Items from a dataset
◇ ◇ ◇ ◇

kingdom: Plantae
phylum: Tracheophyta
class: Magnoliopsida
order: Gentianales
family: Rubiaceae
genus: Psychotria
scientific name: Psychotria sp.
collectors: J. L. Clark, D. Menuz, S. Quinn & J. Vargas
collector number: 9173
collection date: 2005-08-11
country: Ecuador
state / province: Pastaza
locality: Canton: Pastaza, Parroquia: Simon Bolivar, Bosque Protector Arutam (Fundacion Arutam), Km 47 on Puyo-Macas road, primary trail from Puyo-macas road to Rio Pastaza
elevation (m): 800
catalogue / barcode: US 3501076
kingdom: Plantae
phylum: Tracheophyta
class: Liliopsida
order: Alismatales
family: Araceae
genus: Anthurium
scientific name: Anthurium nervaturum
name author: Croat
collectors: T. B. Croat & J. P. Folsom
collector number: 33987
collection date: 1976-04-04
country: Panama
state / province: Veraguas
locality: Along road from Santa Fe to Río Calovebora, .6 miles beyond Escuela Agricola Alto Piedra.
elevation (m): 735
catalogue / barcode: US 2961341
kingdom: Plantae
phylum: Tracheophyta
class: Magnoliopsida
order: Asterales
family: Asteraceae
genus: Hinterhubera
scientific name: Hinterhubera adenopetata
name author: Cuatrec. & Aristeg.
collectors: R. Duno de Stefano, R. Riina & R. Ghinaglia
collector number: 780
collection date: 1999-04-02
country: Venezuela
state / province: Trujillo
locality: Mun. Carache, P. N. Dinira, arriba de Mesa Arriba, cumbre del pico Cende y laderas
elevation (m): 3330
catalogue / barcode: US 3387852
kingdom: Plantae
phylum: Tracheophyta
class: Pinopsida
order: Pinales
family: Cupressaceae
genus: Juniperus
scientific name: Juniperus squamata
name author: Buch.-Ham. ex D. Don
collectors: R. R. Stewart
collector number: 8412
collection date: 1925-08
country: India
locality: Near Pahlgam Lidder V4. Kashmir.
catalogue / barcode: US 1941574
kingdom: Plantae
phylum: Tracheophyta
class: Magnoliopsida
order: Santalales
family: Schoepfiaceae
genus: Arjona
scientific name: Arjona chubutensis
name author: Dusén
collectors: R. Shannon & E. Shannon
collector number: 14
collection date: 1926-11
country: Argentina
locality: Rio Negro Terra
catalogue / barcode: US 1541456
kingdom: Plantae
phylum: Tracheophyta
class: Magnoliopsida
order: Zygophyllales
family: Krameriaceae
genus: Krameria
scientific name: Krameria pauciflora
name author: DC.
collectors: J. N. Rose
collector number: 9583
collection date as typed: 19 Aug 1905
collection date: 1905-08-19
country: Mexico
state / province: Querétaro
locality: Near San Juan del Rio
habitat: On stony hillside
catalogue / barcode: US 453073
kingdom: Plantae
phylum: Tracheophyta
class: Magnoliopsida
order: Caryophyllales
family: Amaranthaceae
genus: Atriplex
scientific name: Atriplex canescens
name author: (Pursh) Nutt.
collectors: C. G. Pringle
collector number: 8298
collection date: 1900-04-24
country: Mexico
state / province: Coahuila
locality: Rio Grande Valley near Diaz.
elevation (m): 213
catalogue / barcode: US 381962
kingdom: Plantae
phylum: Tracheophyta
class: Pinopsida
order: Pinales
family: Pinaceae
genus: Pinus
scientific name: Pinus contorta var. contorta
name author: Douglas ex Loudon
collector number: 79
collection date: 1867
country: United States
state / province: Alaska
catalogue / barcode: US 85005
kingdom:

◇ ◇ ◇ ◇

TO BE DONE:
Copy out the lines word for word, starting at the line that contains "scientific name: Pinus contorta var. contorta" and continuing through the final line of the records.

CORRECT ANSWER:
scientific name: Pinus contorta var. contorta
name author: Douglas ex Loudon
collector number: 79
collection date: 1867
country: United States
state / province: Alaska
catalogue / barcode: US 85005
kingdom:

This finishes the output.